> [Your goal]: Where a line contains the word "lines", copy that line from the records below.

> [Data for review]:

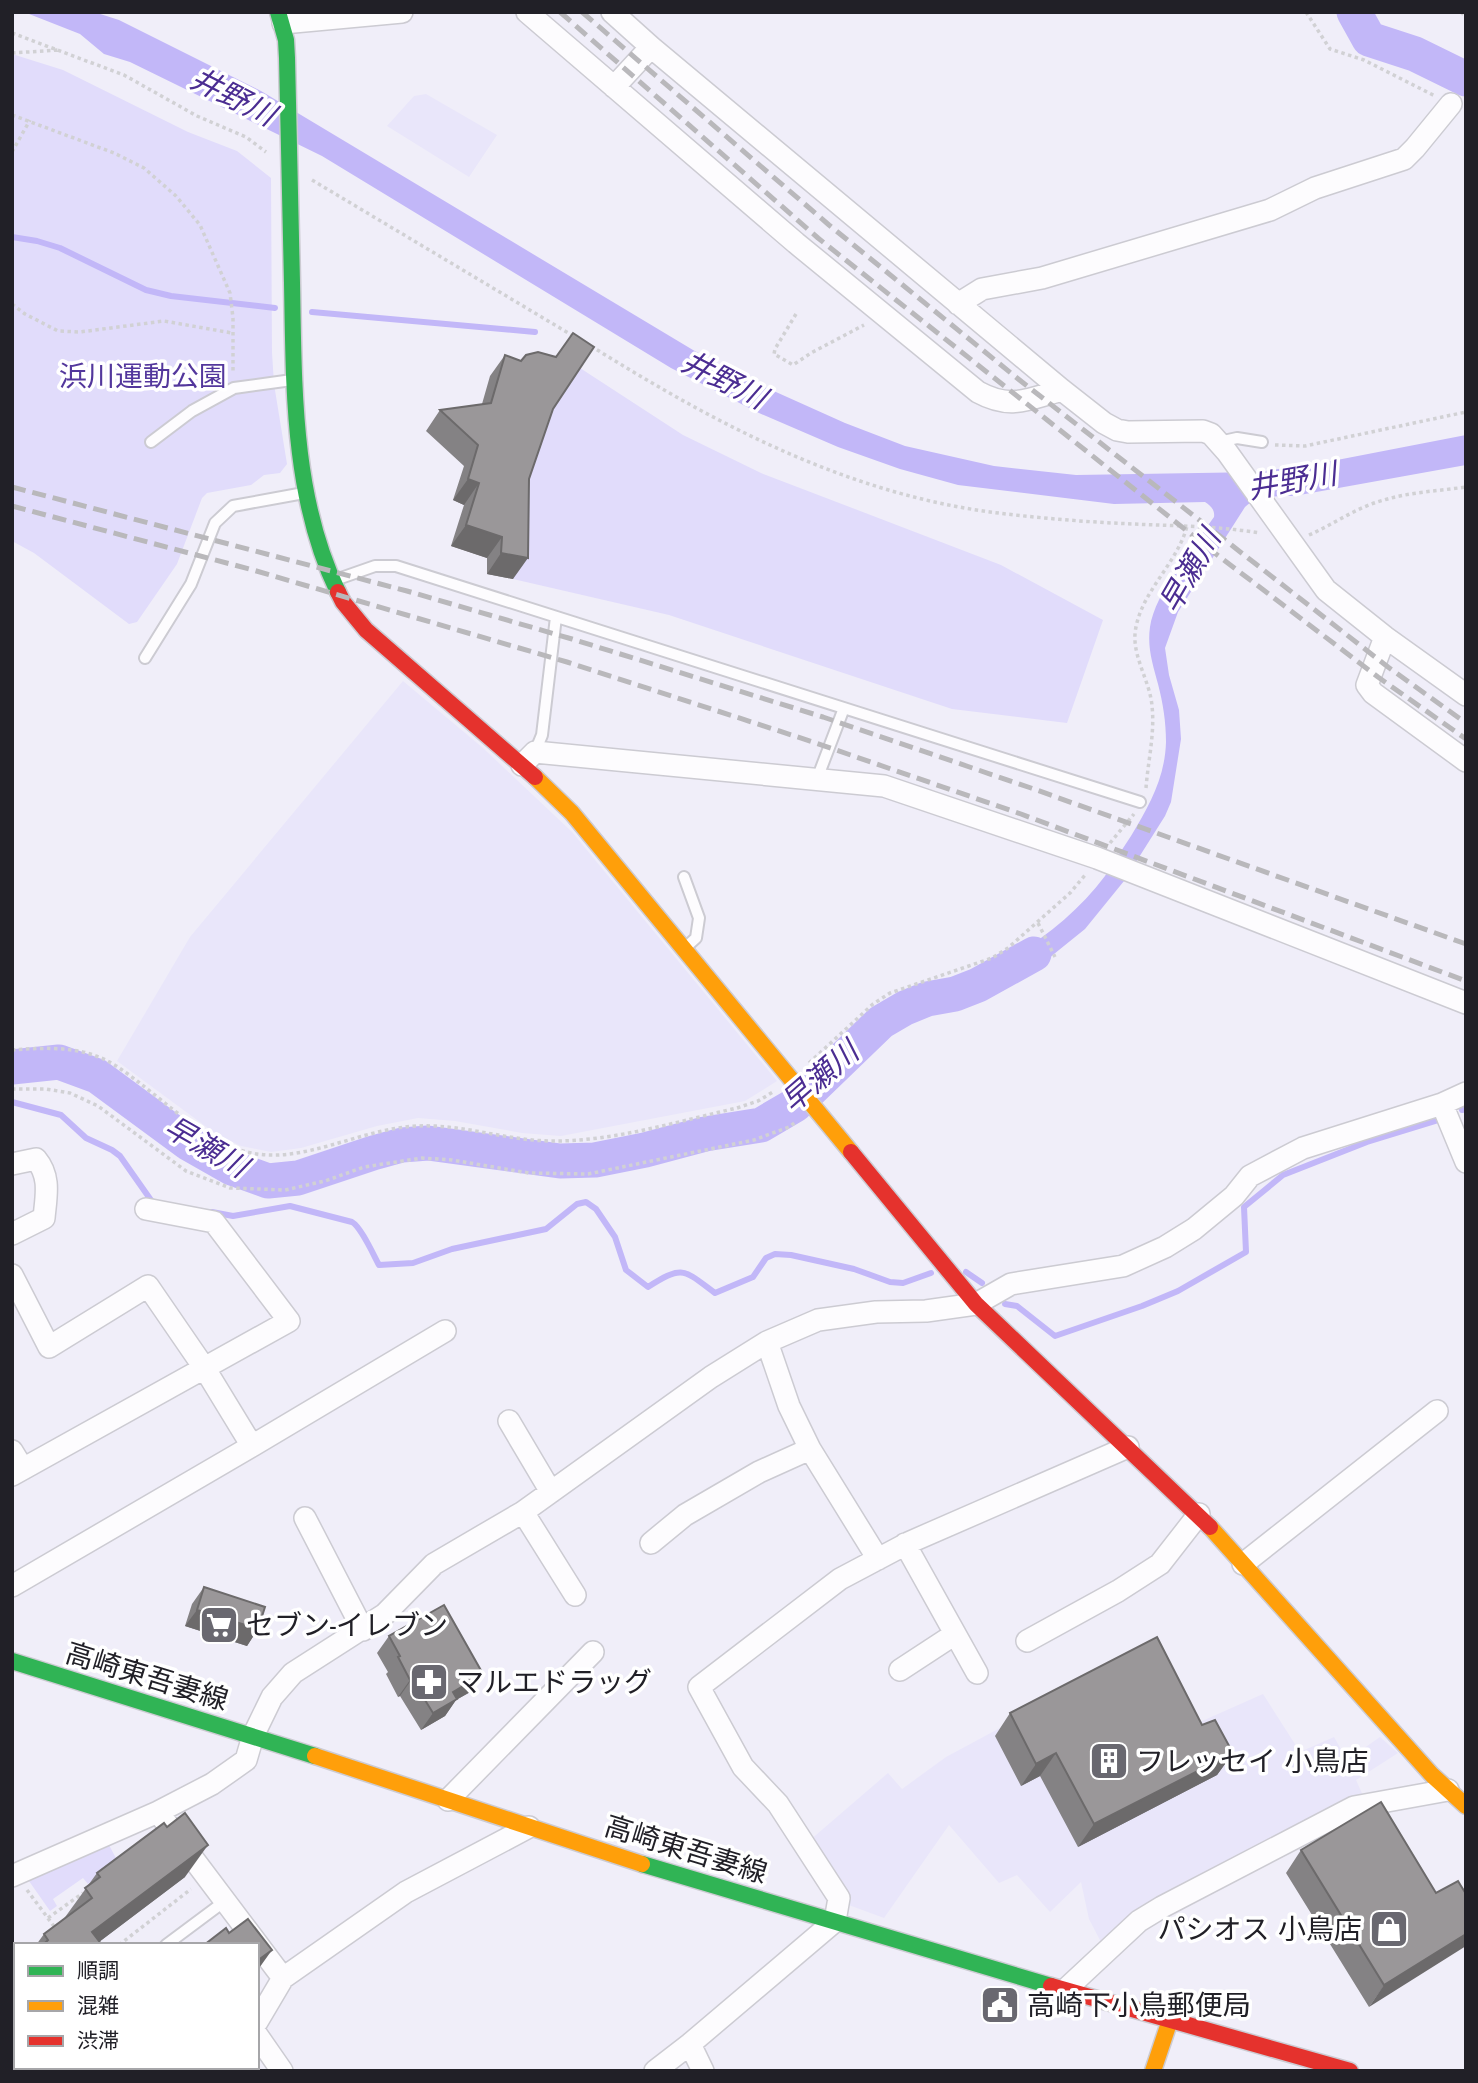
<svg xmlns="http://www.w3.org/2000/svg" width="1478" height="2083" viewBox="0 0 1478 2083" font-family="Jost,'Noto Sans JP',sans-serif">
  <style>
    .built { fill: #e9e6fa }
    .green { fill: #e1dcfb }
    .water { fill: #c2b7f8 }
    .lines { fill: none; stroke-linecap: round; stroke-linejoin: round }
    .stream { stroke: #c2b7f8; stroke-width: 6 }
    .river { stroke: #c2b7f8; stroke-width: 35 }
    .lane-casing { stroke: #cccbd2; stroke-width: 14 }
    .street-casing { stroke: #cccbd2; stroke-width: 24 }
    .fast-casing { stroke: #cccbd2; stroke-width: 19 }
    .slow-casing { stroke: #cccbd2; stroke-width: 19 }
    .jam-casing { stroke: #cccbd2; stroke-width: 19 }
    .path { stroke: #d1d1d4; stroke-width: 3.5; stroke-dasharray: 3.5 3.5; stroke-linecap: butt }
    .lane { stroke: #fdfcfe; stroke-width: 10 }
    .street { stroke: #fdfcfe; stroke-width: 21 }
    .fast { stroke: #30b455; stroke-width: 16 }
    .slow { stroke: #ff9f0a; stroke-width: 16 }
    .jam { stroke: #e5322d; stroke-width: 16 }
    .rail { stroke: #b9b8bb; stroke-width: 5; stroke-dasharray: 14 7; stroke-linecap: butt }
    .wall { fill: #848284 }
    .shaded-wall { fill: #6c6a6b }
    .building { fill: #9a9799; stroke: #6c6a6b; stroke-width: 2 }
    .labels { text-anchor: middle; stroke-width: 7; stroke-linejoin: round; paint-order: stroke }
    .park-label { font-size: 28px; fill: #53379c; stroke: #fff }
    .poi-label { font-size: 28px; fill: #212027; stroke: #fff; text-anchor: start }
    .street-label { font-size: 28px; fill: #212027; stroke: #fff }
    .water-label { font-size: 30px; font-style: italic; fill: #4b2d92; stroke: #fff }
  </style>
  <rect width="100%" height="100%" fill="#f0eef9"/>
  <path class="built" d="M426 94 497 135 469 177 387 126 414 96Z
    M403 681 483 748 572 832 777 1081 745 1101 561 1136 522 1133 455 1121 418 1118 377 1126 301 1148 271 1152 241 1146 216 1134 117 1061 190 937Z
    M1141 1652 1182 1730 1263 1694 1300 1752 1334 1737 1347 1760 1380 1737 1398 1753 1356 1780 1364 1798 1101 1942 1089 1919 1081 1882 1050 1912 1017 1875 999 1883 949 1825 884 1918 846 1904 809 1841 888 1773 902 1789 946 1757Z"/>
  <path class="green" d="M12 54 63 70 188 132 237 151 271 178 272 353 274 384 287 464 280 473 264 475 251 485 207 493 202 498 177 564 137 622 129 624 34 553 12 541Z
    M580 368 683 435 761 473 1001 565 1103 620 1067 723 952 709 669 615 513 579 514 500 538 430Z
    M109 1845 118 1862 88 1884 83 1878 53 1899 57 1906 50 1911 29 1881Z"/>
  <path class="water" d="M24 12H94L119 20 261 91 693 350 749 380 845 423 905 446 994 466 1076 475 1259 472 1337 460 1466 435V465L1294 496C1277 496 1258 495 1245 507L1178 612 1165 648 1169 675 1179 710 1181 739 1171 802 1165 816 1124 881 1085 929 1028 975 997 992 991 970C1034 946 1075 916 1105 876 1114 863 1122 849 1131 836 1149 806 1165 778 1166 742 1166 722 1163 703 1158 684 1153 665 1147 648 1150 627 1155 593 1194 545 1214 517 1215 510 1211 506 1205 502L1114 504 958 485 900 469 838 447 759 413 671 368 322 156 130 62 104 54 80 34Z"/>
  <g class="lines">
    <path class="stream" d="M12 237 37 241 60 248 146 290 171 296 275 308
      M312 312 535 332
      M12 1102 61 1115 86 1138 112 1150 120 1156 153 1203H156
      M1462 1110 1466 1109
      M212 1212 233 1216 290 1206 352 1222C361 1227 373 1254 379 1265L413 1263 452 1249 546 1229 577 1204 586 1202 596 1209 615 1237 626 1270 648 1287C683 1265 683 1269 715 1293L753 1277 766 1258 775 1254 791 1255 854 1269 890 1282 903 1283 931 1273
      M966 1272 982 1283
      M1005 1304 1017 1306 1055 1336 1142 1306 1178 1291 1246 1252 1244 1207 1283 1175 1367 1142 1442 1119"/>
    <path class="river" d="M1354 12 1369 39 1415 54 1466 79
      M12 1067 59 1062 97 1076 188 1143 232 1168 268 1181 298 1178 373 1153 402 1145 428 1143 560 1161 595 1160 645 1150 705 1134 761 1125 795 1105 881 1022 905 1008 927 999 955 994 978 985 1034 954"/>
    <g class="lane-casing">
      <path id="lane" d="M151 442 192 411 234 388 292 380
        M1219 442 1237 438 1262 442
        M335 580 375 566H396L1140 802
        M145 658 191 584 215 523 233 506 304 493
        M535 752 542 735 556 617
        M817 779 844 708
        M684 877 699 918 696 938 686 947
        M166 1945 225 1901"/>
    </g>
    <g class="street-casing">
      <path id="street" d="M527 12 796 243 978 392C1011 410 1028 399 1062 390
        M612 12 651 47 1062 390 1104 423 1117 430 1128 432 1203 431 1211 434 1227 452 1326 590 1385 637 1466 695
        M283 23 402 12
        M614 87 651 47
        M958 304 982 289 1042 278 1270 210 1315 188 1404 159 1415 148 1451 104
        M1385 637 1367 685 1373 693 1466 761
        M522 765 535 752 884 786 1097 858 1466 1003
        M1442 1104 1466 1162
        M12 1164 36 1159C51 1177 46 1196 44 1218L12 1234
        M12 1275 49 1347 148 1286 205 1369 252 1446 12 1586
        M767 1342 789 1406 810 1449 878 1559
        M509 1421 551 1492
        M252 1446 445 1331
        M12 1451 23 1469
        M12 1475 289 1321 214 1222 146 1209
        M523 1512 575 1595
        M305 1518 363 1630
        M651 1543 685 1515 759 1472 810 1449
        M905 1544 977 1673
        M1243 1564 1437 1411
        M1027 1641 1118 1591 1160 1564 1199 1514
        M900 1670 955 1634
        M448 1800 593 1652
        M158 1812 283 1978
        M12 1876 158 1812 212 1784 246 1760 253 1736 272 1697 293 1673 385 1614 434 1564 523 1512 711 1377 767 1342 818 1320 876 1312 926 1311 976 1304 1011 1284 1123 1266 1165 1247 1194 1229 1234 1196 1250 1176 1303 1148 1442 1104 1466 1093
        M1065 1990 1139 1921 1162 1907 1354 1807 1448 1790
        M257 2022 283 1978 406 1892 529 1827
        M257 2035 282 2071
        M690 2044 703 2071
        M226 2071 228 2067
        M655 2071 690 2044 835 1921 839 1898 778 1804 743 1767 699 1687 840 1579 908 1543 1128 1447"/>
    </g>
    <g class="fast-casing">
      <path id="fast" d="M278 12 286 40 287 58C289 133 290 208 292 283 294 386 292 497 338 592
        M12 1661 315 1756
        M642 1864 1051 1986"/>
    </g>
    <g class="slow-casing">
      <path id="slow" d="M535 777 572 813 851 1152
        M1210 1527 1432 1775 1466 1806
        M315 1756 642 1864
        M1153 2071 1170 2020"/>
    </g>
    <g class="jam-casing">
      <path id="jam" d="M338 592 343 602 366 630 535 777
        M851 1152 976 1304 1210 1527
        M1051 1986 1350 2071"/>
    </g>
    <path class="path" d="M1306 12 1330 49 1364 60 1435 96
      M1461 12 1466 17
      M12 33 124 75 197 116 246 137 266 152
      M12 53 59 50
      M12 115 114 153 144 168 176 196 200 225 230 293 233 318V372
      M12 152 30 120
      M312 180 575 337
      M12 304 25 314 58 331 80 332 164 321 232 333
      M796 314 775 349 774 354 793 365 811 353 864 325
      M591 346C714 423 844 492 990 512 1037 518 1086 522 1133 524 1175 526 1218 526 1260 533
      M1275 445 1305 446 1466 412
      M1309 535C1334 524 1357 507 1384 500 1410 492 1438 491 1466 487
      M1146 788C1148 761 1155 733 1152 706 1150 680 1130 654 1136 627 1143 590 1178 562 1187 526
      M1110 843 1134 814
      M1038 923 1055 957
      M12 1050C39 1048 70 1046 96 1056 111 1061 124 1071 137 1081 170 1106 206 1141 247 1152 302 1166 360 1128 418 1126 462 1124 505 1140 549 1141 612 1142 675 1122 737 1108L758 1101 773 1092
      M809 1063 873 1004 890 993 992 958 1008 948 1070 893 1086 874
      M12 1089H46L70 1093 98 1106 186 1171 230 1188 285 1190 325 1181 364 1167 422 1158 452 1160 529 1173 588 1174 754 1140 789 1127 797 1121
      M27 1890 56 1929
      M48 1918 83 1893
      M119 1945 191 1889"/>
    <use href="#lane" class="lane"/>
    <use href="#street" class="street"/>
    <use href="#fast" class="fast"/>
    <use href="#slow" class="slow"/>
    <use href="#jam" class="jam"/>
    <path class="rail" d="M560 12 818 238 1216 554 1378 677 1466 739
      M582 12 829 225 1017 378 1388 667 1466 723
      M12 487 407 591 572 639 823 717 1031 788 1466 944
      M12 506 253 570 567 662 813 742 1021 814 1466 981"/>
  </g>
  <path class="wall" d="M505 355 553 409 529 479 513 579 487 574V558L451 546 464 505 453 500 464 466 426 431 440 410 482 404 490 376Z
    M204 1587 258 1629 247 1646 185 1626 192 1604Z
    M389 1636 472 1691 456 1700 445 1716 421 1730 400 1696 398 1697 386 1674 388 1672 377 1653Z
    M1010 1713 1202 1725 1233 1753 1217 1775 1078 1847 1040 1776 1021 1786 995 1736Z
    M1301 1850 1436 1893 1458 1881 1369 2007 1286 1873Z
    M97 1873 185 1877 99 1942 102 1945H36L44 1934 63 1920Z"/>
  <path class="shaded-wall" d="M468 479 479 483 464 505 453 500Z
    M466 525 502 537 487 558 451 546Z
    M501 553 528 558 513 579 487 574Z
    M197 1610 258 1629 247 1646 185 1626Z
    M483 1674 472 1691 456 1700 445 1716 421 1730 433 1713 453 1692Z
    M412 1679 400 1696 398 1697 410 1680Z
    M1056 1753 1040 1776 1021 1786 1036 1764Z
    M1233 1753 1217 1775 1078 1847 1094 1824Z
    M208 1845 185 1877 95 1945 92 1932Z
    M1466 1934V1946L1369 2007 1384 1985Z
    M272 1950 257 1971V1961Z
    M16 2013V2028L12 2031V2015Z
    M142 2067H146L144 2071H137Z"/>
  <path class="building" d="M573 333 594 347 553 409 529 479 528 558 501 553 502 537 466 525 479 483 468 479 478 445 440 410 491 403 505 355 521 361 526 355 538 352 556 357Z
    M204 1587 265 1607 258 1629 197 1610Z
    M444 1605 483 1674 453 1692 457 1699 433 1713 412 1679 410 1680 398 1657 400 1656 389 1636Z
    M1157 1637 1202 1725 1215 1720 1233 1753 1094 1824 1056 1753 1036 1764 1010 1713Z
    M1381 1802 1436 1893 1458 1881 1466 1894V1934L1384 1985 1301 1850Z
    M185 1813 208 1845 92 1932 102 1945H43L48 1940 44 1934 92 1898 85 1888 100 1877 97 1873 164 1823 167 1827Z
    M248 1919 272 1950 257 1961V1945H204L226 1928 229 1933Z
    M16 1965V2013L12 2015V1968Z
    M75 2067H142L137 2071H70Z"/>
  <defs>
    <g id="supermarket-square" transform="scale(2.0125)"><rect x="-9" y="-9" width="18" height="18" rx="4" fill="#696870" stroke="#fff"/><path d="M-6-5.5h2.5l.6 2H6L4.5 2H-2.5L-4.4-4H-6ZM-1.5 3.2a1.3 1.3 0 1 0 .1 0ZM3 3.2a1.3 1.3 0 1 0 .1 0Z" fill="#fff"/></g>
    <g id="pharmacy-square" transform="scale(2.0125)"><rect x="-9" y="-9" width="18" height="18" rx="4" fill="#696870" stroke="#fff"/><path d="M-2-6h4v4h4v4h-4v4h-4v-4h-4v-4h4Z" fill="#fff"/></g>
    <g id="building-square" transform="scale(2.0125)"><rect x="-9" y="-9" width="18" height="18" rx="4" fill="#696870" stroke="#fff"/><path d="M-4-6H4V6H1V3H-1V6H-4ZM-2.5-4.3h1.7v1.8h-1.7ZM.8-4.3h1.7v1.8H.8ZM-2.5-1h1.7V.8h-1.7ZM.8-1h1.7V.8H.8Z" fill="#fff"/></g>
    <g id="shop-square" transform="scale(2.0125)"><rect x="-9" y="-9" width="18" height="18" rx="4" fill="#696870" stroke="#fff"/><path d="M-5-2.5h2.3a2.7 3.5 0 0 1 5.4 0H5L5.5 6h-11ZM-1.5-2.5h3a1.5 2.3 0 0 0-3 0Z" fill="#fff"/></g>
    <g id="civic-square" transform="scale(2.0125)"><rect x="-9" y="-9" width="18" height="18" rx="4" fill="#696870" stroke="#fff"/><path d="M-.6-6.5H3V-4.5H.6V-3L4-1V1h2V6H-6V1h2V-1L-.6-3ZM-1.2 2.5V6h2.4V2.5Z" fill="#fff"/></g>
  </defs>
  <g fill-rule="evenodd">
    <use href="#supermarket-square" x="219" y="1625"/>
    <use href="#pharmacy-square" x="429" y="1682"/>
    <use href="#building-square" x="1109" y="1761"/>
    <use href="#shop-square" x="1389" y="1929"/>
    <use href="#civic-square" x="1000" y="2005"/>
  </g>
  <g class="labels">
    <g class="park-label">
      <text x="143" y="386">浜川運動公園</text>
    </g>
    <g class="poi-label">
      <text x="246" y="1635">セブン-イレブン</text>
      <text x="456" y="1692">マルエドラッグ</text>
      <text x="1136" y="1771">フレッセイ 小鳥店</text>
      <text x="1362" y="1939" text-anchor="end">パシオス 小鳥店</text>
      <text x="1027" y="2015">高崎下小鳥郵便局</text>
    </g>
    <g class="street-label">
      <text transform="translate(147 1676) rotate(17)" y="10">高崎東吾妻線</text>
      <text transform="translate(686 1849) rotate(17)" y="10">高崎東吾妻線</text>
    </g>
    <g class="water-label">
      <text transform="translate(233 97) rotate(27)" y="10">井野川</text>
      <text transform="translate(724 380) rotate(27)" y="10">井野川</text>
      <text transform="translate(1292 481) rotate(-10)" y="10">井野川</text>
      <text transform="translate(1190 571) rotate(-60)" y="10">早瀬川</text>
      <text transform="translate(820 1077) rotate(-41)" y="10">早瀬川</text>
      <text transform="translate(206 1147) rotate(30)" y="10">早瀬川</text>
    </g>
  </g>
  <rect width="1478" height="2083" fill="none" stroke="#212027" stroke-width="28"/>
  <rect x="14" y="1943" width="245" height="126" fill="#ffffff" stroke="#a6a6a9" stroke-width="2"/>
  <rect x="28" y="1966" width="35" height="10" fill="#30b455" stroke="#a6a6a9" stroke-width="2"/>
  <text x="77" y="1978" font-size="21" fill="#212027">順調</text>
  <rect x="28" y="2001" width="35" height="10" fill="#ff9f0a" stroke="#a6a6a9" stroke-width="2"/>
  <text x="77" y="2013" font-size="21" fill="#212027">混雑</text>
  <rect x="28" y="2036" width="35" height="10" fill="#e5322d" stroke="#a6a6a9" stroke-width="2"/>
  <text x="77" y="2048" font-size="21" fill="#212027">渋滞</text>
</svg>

> [Answer area]:
    .lines { fill: none; stroke-linecap: round; stroke-linejoin: round }
  <g class="lines">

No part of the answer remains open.